The Palazzo delle Esposizioni is to devote a major anthological exhibition to Mimmo Jodice. Curated by Ida Gianelli and Daniela Lancioni, the show is designed to mark 50 years of activity on the part of this celebrated Italian photographer, who was born in Naples 75 years ago.

The exhibition will comprise some 180 photographs taken between 1964 and 2009, all in black and white and mainly hand-printed by the photographer himself. The first pictures that the visitor will encounter are Jodice’s Sperimentazioni [Experimenting], dating back to the sixties. At the time the photographer took these unique works, he was experimenting with photography’s expressive potential.

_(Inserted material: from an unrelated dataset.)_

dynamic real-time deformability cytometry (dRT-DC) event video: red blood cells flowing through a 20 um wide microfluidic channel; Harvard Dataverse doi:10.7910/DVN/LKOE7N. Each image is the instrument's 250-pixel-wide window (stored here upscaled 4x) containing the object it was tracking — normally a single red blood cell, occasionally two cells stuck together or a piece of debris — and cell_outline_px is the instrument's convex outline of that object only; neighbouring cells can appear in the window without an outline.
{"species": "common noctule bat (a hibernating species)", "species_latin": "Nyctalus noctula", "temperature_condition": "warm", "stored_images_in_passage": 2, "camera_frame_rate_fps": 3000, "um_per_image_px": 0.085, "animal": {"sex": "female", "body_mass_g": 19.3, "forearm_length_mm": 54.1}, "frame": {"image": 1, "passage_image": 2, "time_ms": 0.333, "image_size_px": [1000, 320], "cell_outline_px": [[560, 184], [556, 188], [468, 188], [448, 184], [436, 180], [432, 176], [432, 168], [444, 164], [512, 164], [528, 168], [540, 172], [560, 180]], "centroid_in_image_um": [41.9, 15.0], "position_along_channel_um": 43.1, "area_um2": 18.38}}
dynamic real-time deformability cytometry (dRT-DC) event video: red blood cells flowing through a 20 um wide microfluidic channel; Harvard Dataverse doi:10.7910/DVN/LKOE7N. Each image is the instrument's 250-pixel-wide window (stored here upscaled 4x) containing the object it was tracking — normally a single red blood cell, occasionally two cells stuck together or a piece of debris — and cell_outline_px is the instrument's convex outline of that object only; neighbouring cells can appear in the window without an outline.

Thereafter, however, he turned his attention to social critique. Unlike the poetic work of Henri Cartier-Bresson, Jodice’s photographs in the social sphere are “finely crafted” and they include a moving series of pictures taken during the cholera epidemic in Naples. The human figure disappeared from Mimmo Jodice’s work in 1978. In Vedutedi Napoli [Views of Naples], the Neapolitan photographer’s work betrays a more distinctively radical approach. In these pictures, some of the better-known, indeed almost clichéd, Naples landmarks – the kind of thing you might expect to find on glossy picture-postcards - take on the metaphysical role of fullyfledged icons.

Here, and in his subsequent work in the collection entitled Rivisitazioni [Revisitations], Jodice no longer simply narrates reality; rather, he uses it as a springboard for self-analysis, revealing the surreal side of daily life. The next cycle, entitled Mediterraneo [Mediterranean], takes us up to the nineties.

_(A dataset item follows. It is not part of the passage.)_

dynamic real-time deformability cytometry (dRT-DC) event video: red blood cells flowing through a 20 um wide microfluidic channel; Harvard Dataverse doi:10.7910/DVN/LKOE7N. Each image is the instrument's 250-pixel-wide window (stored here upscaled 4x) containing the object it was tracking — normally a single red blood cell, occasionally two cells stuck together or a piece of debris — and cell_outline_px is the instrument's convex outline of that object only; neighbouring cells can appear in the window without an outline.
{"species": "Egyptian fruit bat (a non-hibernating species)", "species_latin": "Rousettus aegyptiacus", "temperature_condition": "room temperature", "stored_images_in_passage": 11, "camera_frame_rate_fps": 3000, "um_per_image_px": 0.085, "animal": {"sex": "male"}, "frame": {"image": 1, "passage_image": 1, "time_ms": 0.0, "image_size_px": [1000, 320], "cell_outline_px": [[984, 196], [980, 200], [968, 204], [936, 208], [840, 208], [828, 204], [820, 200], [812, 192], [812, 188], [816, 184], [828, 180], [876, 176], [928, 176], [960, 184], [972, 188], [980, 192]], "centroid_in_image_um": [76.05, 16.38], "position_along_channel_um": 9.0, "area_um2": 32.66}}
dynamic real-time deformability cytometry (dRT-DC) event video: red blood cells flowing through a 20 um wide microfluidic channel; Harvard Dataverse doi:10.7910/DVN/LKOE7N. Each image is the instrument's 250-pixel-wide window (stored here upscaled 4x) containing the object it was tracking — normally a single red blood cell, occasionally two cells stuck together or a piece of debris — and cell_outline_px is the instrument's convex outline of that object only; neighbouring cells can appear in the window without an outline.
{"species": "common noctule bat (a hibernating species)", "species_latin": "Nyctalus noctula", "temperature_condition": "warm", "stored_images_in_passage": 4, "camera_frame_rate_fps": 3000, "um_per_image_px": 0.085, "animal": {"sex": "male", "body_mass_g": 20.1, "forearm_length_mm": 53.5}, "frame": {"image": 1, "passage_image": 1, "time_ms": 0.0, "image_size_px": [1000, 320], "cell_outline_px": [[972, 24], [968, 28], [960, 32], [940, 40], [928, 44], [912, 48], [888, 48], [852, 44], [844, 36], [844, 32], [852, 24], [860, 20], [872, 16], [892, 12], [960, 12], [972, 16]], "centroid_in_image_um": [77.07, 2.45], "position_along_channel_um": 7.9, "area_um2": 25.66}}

These are some of the photographer’s best-known pictures, in which fragments or details of ancient ruins are enhanced by a gaze that reveals an almost magical, living presence in them. Equally and astonishingly alive are the photographs in the next section, entitled Eden: the photographer takes foodstuffs, maniquins, tools - all seemingly familiar, harmless objects - and transforms them under his own and our gaze into living, alienating matter imbued with a strong dose of aggressiveness.

This is followed by a section entitled Natura [Nature], where Jodice captures the visionary, alienating dimension of vegetation, whether wild or grown by man. The exhibition winds up with an extensive section devoted to his most recent work, entitled Mare [Sea] consisting of pictures of beaches, islands and rocks devoid of any human or man-made presence, a kind of “interior landscape” that imbues our world with a final timeless dimension. The exhibition is accompanied by a catalogue edited by Ida Gianelli and published by Federico Motta Editore.